The database also features individual organism page which contains the list of synthetic lethal sets for that particular organism. Equipped with smooth-flowing anchors for better user experience, the individual organism page also provides you with hyperlinks for each synthetic lethal reaction/gene which takes the user to VMH and BiGG databases for further information about the target.
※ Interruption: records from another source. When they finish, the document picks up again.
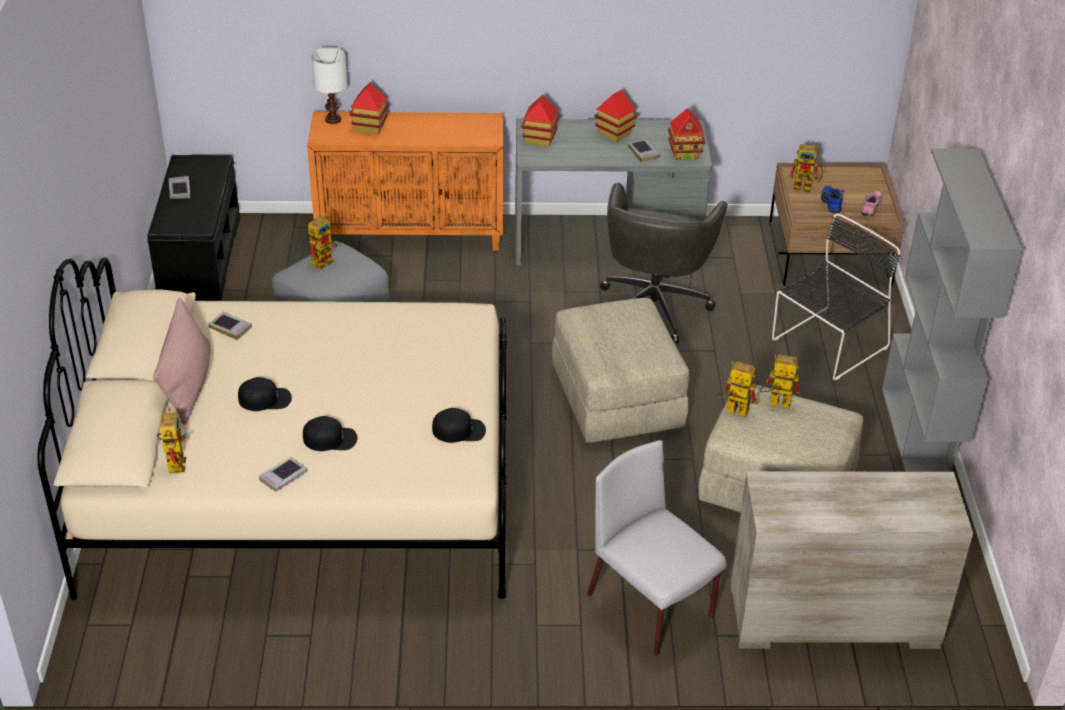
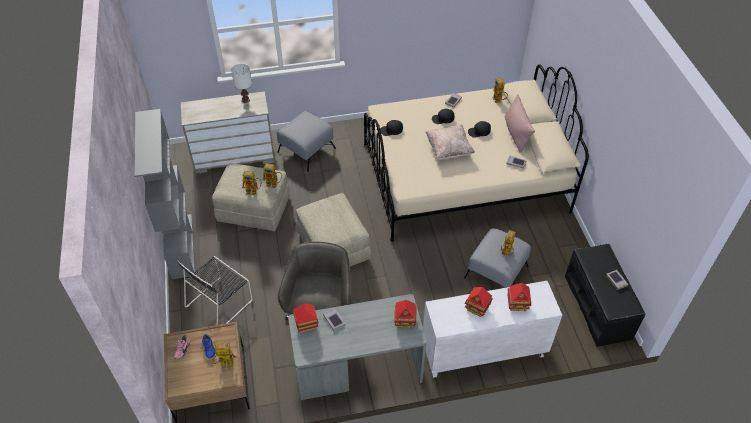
camera: 170 degrees right, 10 degrees up
(332, 120) = (545, 308): white table lamp -> white table lamp (246, 99)
(352, 371) = (448, 150): none -> beige pillow
(412, 233) = (483, 352): orange cabinet -> white cabinet
(614, 133) = (356, 337): toy house -> toy house (477, 308)
(652, 607) = (306, 150): grey chair -> grey ottoman

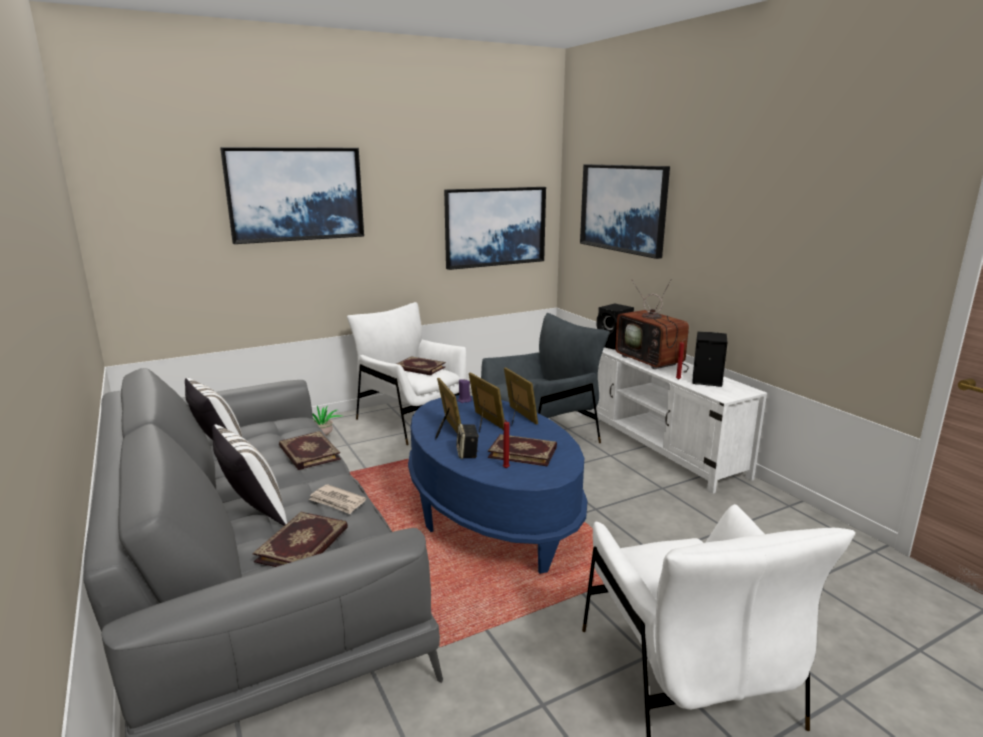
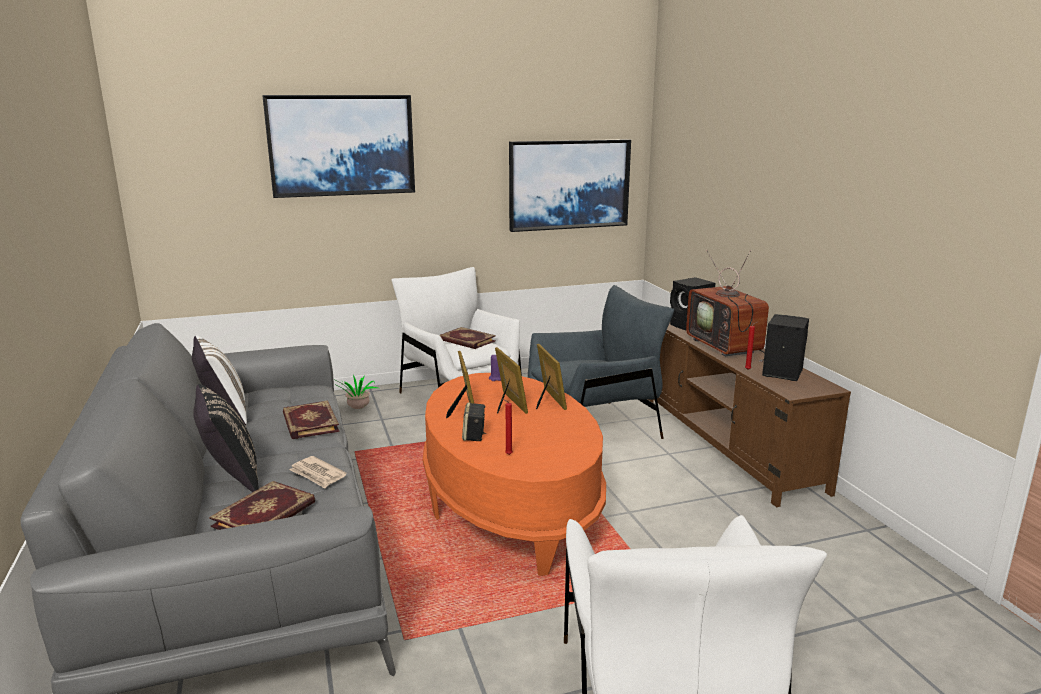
camera: 10 degrees right, 0 degrees up
(253, 513) = (231, 478): white pillow -> black pillow
(491, 512) = (510, 504): blue coffee table -> orange coffee table
(523, 452) = (535, 439): book -> none
(623, 208) = (711, 166): picture -> none
(655, 443) = (728, 444): white tv stand -> brown tv stand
Finally, we provide our synthetic lethal sets as downloadable files available in the organism-specific page. A user can opt for any of the three file formats (JSON, CSV and MAT files) available. The ‘About’ page provides the user with a brief overview of synthetic lethals and contains instructions on how to use the database effectively.
4 Discussion
In this study, synthetic lethal sets (single, double, and triple) were found for 133 pathogenic organisms using the COBRA Toolbox and Parallel Fast-SL for MATLAB. This data was made accessible to global research community through an online database. This database is developed with a motive to fill an existing gap in this area of research, by providing the research community with an easy-to-access, standardized resource unlike any other currently in existence. This database is envisaged to help researchers tackle the twin problem of drug resistance and drug side effects mentioned previously, as well as discover new therapeutic targets. Furthermore, the standardized procedure used can be easily extended to the models of other pathogenic models, which have not been created yet / have not been analyzed in this study.
Acknowledgments
VS acknowledges Initiative for Biological Systems Engineering (IBSE) for the post-baccalaureate fellowship. AR acknowledges funding from Mathematics of Information Technology and Complex Systems (MITACS) and support from Mr. Ryan Caldwell and others at MITACS.